28. If You

96 17 95
                                    


Song recommended, If You by BigBang
.
.
.
.
.
.

Bias suara dengan nada rendah itu terdengar begitu sopan hingga menembus pendengaran. Suara yang tidak asing bagiku tetapi entah mengapa terasa aneh karena hadir secara tiba-tiba. Tanpa permisi, membuatku buru-buru berbalik untuk menatap langsung wajah tampan dengan pipi chubby milik pemuda Kim tersebut.

Seulas senyum hangat dari bibirnya terukir manis, tergores tipis menghiasi wajah tampan itu. Pandangan kami bertemu dalam hening, kemudian membawaku terpana dengan senyum manis khas dirinya. Terlihat begitu tampan dengan setelan kaos oblong putih yang dilapisi oleh kemeja polos berwarna hijau army. Dobby, anak lelaki itu berdiri di hadapanku tanpa kata, hanya terus mengukir senyum disana.
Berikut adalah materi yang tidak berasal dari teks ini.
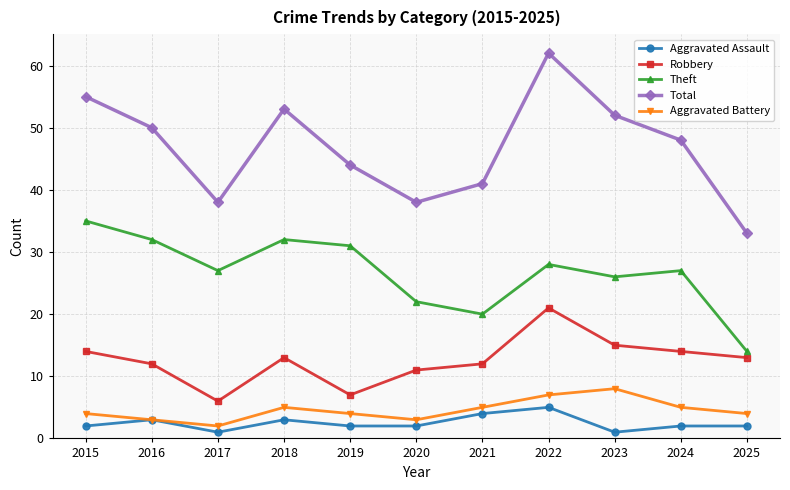

Is it true that Aggravated Assault equals 3 at 2016?

True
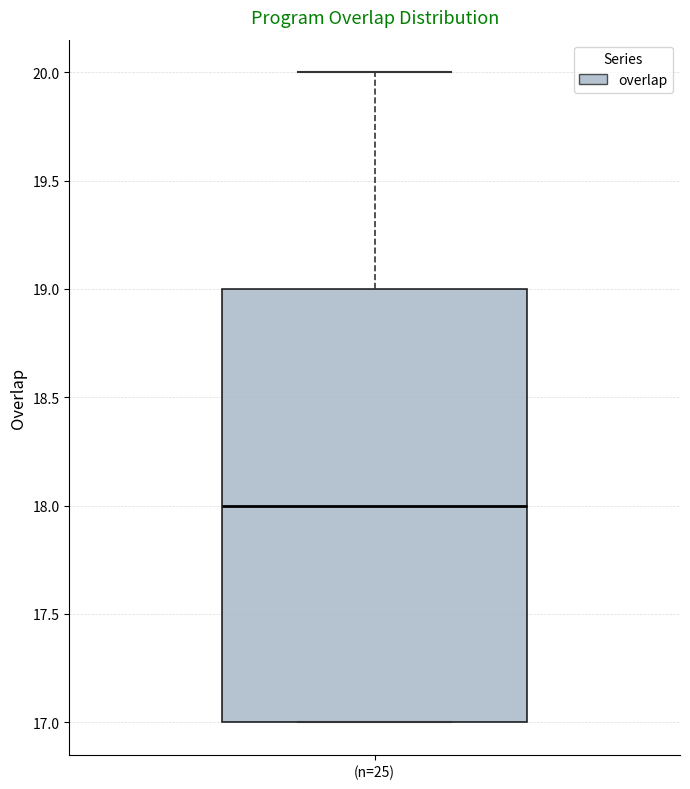

Transcribe this box plot: give where the median line is, the range the box spans, and where the two whiskers end, as read against the y-axis. The values are not printed on the chart, so give them approximately, as read against the axis.

median 18, box 17 to 19, whiskers 17 to 20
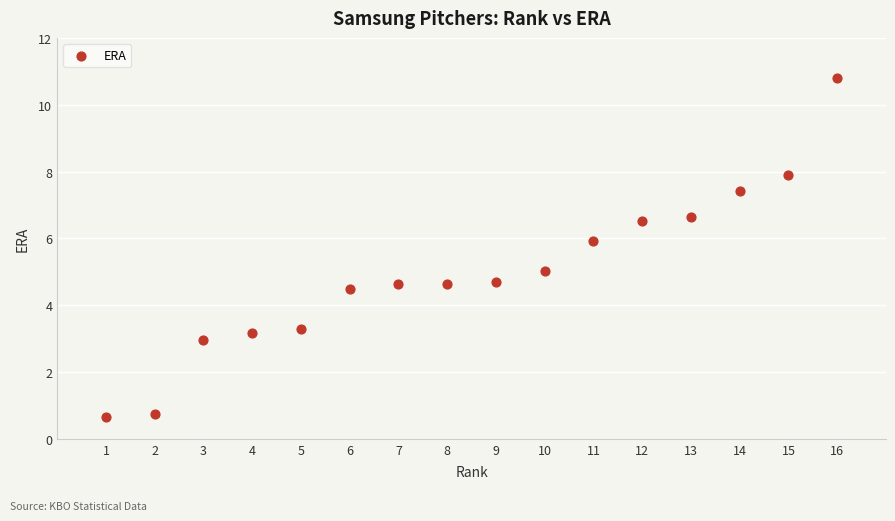

What is the range of X values (max minus min)?

15.0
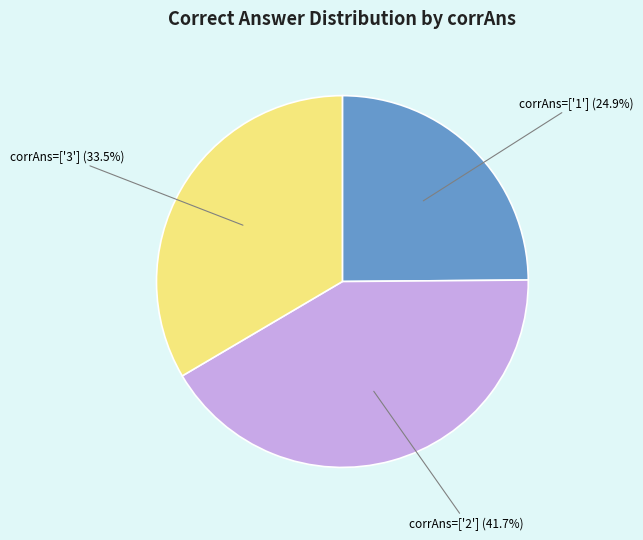

Does any single category account for the majority?

No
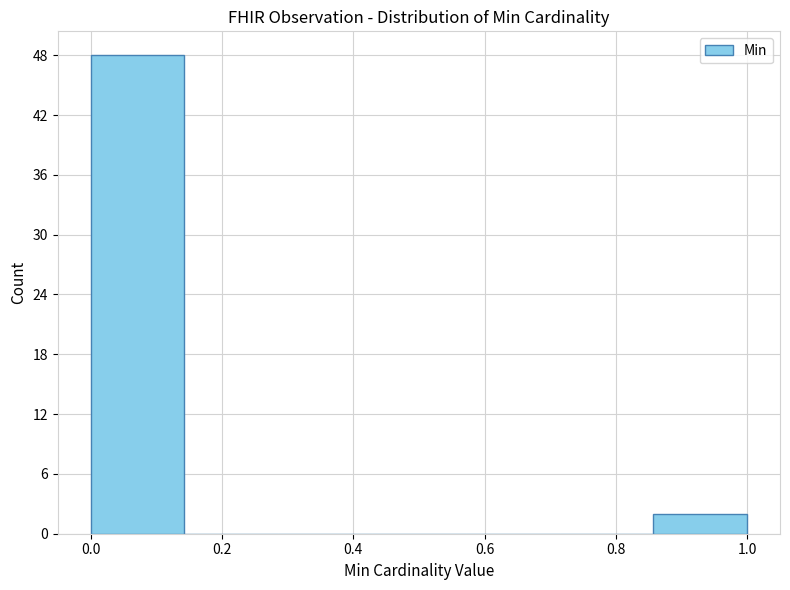

Reading left to right, list every bar in this chart as the range it spans on the x-axis followed by its height. Neither the bar edges nor the heights are printed on the chart, so give them approximately, as read against the axes.

0.00 to 0.14: 48
0.14 to 0.28: 0
0.28 to 0.42: 0
0.42 to 0.58: 0
0.58 to 0.72: 0
0.72 to 0.86: 0
0.86 to 1.00: 2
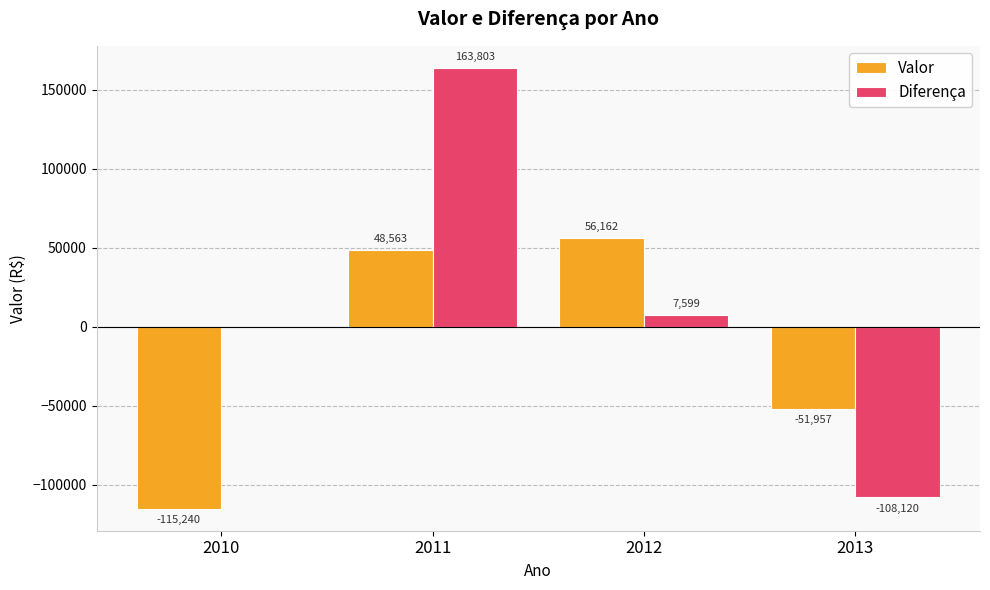

The value of Valor at 2010 is -157038.6. True or false?

False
"Darimana aja? Kenapa nggak jawab telepon dariku?"

Masih sama. Tutur kata yang sopan dengan nada lembut itulah yang menjadi ciri khas tersendiri bagi pemuda keturunan dokter ini. Dobby kembali bertanya untuk kedua kalinya tanpa mengubah senyum dari wajah imut itu.

Ah, sialan. Aku hanya bisa mengumpat dalam hati ketika melihat notifikasi telepon dan pesan dari pemuda yang kini berdiri tepat di depanku. Ada 10 panggilan tidak terjawab dan 25 pesan singkat dengan nama pengirim yang sama.

Dobby🐰.

Nama itulah yang tertera kala layar hologram ini kulihat. Entah aku yang lupa mengaktifkan nada dering ponsel atau aku yang terlalu asyik dengan keadaan sekitar malam ini. Namun kurasa bahwa alasan yang kedua adalah hal yang paling benar. Karena pada dasarnya aku memang sempat mendengar dering ponsel juga merasakan getaran dalam saku almamater  sekolah yang kupakai.

Benar juga. Aku terlalu sibuk dengan keindahan semesta yang begitu cantik malam ini, juga terlalu nyaman dengan sosok pemuda bermarga Bang tersebut. Karena sumpah, berada di dekat kak Yedam memang senyaman itu.

"Ada perlu apa ke sini?" tanpa berbasa-basi, kulontarkan pertanyaan yang sudah lama hinggap dalam pikiran. Penasaran dengan kedatangan Dobby tanpa alasan seperti sekarang. Rasanya aneh yang membuatku ingin mengetahui perihal kedatangan dirinya.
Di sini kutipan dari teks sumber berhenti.